- Opening Delimiter -

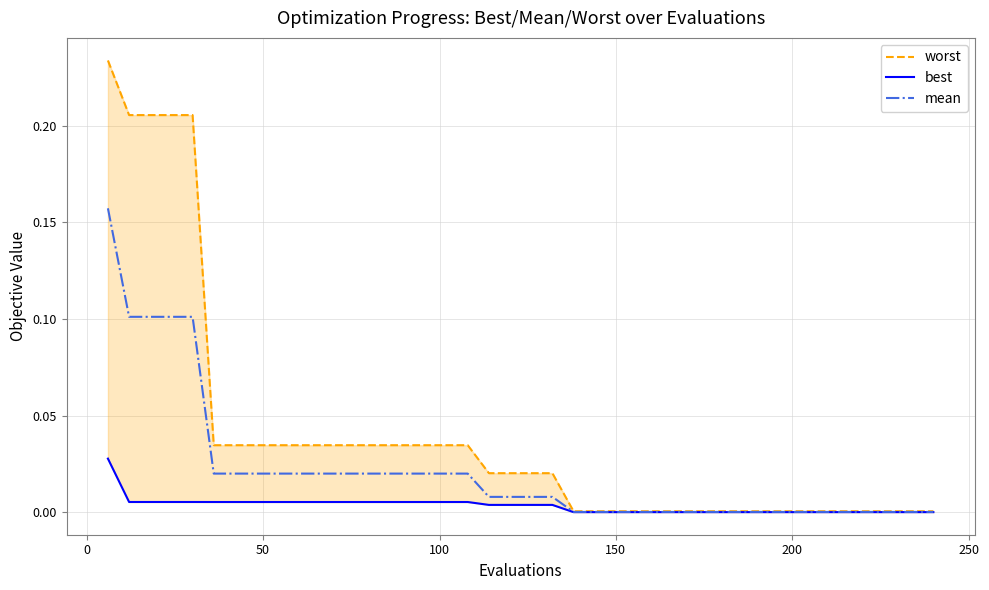

What is the difference between the second highest and minimum values in the worst series?

0.2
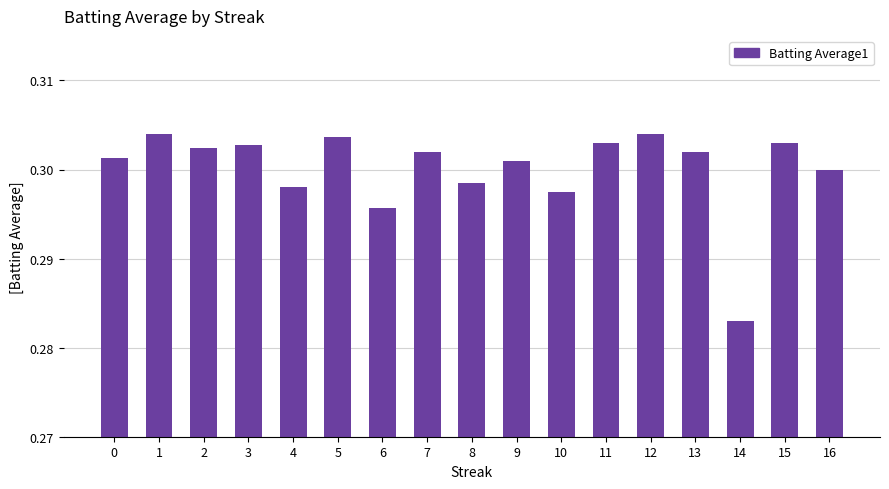

Which label corresponds to the smallest value in the chart?

14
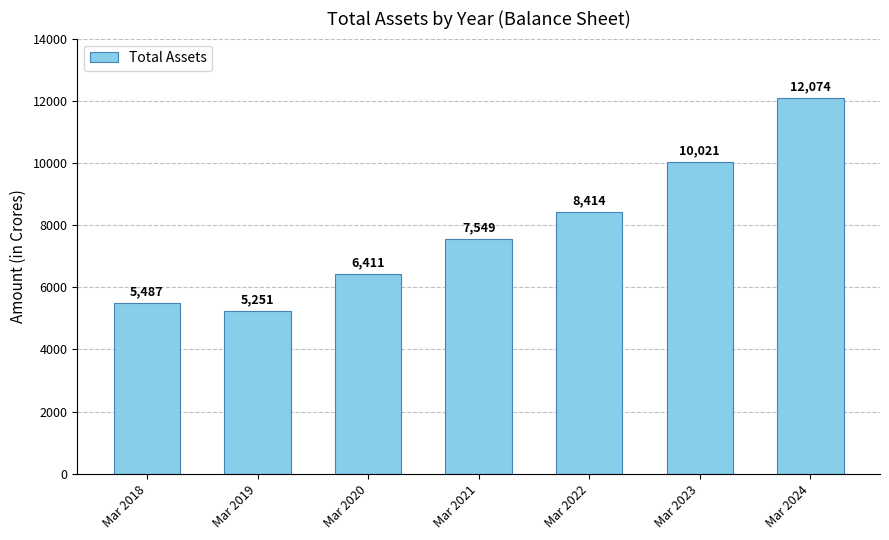

What is the average value?

7887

- Closing Delimiter -

▸ **Task directions**
Find each line in the records above that contains the word "What" and copy those lines out in full.

▸ **Task result**
What is the difference between the second highest and minimum values in the worst series?
What is the average value?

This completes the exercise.